TASK BRIEF:
Set down exactly the lines from the one containing "- No sarcasm or ambiguity" through the last line of the data below, and no others.

THE DATA:
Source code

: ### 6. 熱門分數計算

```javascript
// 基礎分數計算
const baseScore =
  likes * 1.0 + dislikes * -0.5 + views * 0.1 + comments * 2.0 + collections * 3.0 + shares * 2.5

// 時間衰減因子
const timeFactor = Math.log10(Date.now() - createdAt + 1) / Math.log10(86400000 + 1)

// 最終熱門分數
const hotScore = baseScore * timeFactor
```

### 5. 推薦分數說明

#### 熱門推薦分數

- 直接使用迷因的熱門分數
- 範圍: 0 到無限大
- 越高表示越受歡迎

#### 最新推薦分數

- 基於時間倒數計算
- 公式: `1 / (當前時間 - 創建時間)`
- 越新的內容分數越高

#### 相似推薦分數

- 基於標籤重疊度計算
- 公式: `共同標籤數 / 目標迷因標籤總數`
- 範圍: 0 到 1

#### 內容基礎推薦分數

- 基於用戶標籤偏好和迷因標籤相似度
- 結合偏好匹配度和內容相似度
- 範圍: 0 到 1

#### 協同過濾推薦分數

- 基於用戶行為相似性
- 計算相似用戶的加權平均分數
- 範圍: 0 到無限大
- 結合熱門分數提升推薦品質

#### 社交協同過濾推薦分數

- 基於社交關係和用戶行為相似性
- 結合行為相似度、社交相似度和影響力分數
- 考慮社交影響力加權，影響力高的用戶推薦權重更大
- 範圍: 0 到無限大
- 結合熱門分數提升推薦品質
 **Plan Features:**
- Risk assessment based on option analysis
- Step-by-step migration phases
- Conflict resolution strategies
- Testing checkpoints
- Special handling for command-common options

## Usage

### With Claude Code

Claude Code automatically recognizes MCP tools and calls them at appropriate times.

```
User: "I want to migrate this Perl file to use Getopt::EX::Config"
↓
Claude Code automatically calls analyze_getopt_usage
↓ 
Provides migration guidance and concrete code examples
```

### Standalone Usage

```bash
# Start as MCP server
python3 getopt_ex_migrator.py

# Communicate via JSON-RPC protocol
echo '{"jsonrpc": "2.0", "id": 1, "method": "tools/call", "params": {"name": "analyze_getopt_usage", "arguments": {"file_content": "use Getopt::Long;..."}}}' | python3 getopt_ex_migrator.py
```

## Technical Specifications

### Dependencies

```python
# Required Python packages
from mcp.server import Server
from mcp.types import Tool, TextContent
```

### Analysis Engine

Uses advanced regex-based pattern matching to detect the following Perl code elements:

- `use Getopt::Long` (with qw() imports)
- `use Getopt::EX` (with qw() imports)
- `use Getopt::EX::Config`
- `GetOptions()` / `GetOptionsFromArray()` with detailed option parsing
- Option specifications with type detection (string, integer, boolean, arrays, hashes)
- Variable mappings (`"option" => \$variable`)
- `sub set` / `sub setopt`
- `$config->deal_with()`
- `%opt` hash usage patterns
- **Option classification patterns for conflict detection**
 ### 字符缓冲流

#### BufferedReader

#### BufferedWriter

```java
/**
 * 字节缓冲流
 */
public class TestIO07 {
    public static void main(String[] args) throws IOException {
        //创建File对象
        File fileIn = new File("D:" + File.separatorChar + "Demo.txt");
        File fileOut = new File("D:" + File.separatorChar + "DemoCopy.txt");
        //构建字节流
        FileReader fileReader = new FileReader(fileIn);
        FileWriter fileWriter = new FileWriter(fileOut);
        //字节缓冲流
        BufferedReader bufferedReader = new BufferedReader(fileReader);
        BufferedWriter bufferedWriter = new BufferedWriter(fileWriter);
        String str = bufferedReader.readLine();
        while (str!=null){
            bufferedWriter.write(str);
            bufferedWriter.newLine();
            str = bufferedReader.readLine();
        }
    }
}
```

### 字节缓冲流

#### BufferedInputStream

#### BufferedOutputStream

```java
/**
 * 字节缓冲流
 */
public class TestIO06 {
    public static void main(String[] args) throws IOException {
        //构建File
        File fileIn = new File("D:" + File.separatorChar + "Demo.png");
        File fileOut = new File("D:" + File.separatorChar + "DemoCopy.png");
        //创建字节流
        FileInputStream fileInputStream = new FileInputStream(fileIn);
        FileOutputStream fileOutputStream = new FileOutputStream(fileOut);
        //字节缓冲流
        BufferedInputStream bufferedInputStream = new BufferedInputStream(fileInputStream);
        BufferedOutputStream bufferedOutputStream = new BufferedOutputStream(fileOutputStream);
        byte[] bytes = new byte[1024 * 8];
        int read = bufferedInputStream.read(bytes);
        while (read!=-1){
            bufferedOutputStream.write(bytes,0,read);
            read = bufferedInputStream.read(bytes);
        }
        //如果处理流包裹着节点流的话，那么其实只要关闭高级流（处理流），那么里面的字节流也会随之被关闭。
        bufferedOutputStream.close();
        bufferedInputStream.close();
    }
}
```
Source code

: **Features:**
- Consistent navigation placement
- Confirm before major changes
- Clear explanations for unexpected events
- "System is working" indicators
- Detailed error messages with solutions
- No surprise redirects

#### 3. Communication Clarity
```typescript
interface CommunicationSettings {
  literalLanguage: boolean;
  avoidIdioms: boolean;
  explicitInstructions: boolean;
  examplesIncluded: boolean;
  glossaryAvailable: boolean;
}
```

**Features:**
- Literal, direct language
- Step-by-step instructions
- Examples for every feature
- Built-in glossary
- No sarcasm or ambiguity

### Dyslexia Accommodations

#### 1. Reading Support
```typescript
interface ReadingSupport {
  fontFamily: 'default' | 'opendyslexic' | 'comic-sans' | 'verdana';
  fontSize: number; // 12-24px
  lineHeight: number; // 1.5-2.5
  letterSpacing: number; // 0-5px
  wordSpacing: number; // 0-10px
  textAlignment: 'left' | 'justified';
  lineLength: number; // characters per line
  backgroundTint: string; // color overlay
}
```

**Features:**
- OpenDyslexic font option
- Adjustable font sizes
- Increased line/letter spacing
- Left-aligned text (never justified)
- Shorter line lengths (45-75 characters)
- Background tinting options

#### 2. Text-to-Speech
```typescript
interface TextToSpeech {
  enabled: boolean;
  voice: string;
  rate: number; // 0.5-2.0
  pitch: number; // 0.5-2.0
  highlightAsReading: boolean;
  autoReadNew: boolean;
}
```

SOLUTION TO THE EXERCISE:
- No sarcasm or ambiguity

### Dyslexia Accommodations

#### 1. Reading Support
```typescript
interface ReadingSupport {
  fontFamily: 'default' | 'opendyslexic' | 'comic-sans' | 'verdana';
  fontSize: number; // 12-24px
  lineHeight: number; // 1.5-2.5
  letterSpacing: number; // 0-5px
  wordSpacing: number; // 0-10px
  textAlignment: 'left' | 'justified';
  lineLength: number; // characters per line
  backgroundTint: string; // color overlay
}
```

**Features:**
- OpenDyslexic font option
- Adjustable font sizes
- Increased line/letter spacing
- Left-aligned text (never justified)
- Shorter line lengths (45-75 characters)
- Background tinting options

#### 2. Text-to-Speech
```typescript
interface TextToSpeech {
  enabled: boolean;
  voice: string;
  rate: number; // 0.5-2.0
  pitch: number; // 0.5-2.0
  highlightAsReading: boolean;
  autoReadNew: boolean;
}
```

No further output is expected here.